If a record contains a picture, drop the picture and copy everything else exactly.
*** Opening RECORDS PROVIDED ***
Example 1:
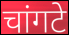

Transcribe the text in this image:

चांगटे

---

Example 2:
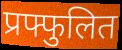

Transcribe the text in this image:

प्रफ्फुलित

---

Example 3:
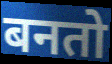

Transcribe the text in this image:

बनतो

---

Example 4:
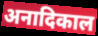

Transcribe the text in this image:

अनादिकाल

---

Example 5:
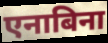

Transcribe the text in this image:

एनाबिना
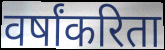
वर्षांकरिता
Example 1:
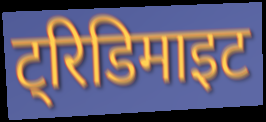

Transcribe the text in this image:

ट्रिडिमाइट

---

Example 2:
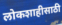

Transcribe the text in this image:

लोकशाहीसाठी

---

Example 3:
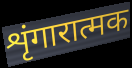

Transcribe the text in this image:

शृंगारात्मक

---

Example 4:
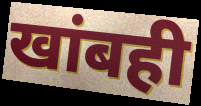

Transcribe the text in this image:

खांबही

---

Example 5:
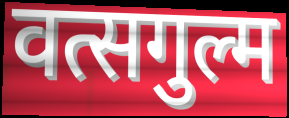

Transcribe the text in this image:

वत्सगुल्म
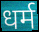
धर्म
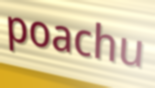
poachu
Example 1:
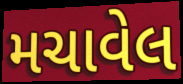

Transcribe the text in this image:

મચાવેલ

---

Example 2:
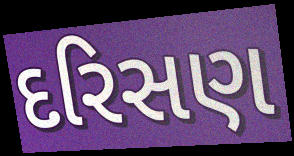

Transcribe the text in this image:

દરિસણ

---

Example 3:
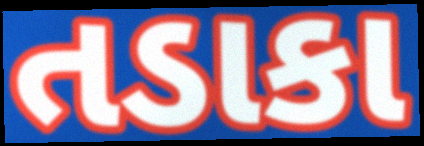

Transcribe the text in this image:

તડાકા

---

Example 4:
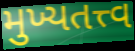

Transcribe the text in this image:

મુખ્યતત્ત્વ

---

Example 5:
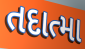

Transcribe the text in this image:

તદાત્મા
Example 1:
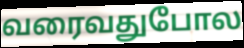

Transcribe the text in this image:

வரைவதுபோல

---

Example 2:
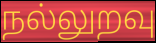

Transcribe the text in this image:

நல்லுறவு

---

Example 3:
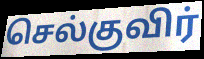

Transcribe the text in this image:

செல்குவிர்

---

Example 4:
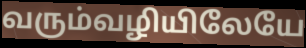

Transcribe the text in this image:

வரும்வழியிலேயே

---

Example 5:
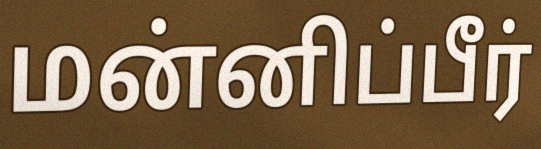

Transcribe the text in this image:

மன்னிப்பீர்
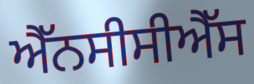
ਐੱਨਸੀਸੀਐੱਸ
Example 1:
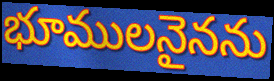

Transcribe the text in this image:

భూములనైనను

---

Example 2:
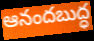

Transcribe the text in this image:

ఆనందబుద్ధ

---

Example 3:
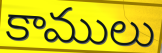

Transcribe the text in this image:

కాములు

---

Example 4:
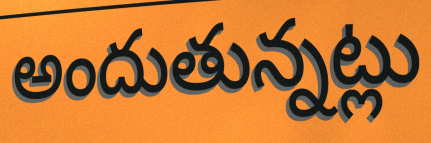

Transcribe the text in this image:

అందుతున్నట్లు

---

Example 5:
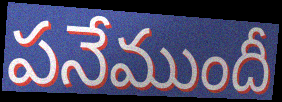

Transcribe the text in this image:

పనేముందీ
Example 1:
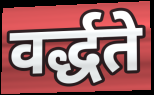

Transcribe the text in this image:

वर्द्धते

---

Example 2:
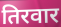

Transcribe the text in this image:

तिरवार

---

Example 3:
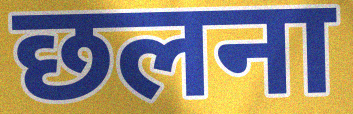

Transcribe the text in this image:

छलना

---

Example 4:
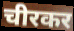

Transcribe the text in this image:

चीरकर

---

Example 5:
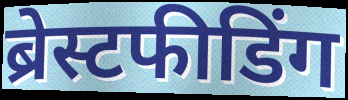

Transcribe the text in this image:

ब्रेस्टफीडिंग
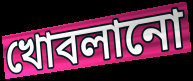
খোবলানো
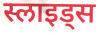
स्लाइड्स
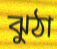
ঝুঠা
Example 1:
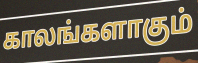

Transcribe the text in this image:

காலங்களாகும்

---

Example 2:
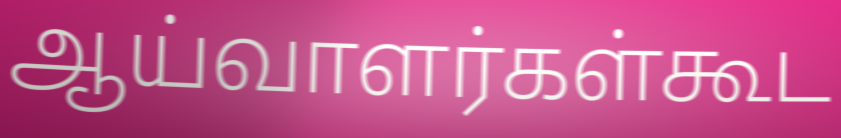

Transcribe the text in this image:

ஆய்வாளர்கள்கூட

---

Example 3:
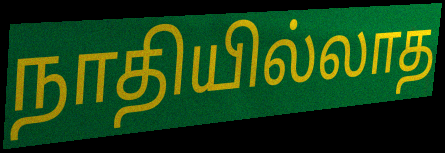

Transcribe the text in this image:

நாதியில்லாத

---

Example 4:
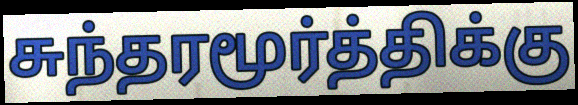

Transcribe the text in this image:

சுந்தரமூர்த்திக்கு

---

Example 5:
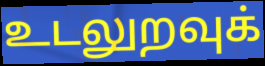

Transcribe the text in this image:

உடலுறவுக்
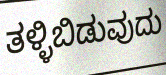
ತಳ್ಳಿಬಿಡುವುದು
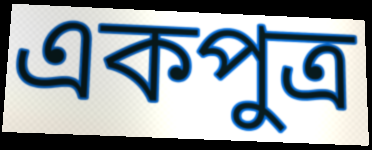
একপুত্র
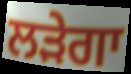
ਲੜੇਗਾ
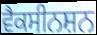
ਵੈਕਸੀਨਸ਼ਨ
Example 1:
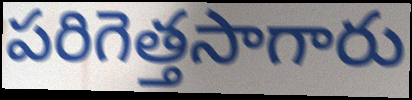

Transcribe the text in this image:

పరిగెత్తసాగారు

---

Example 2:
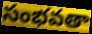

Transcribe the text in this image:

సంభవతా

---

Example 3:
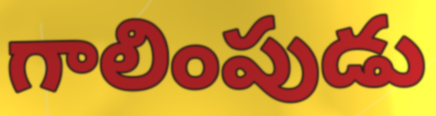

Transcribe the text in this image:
*** Closing RECORDS PROVIDED ***
• _RESULT OF THE EXERCISE_
Example 1:

Transcribe the text in this image:

चांगटे

---

Example 2:

Transcribe the text in this image:

प्रफ्फुलित

---

Example 3:

Transcribe the text in this image:

बनतो

---

Example 4:

Transcribe the text in this image:

अनादिकाल

---

Example 5:

Transcribe the text in this image:

एनाबिना
वर्षांकरिता
Example 1:

Transcribe the text in this image:

ट्रिडिमाइट

---

Example 2:

Transcribe the text in this image:

लोकशाहीसाठी

---

Example 3:

Transcribe the text in this image:

शृंगारात्मक

---

Example 4:

Transcribe the text in this image:

खांबही

---

Example 5:

Transcribe the text in this image:

वत्सगुल्म
धर्म
poachu
Example 1:

Transcribe the text in this image:

મચાવેલ

---

Example 2:

Transcribe the text in this image:

દરિસણ

---

Example 3:

Transcribe the text in this image:

તડાકા

---

Example 4:

Transcribe the text in this image:

મુખ્યતત્ત્વ

---

Example 5:

Transcribe the text in this image:

તદાત્મા
Example 1:

Transcribe the text in this image:

வரைவதுபோல

---

Example 2:

Transcribe the text in this image:

நல்லுறவு

---

Example 3:

Transcribe the text in this image:

செல்குவிர்

---

Example 4:

Transcribe the text in this image:

வரும்வழியிலேயே

---

Example 5:

Transcribe the text in this image:

மன்னிப்பீர்
ਐੱਨਸੀਸੀਐੱਸ
Example 1:

Transcribe the text in this image:

భూములనైనను

---

Example 2:

Transcribe the text in this image:

ఆనందబుద్ధ

---

Example 3:

Transcribe the text in this image:

కాములు

---

Example 4:

Transcribe the text in this image:

అందుతున్నట్లు

---

Example 5:

Transcribe the text in this image:

పనేముందీ
Example 1:

Transcribe the text in this image:

वर्द्धते

---

Example 2:

Transcribe the text in this image:

तिरवार

---

Example 3:

Transcribe the text in this image:

छलना

---

Example 4:

Transcribe the text in this image:

चीरकर

---

Example 5:

Transcribe the text in this image:

ब्रेस्टफीडिंग
খোবলানো
स्लाइड्स
ঝুঠা
Example 1:

Transcribe the text in this image:

காலங்களாகும்

---

Example 2:

Transcribe the text in this image:

ஆய்வாளர்கள்கூட

---

Example 3:

Transcribe the text in this image:

நாதியில்லாத

---

Example 4:

Transcribe the text in this image:

சுந்தரமூர்த்திக்கு

---

Example 5:

Transcribe the text in this image:

உடலுறவுக்
ತಳ್ಳಿಬಿಡುವುದು
একপুত্র
ਲੜੇਗਾ
ਵੈਕਸੀਨਸ਼ਨ
Example 1:

Transcribe the text in this image:

పరిగెత్తసాగారు

---

Example 2:

Transcribe the text in this image:

సంభవతా

---

Example 3:

Transcribe the text in this image:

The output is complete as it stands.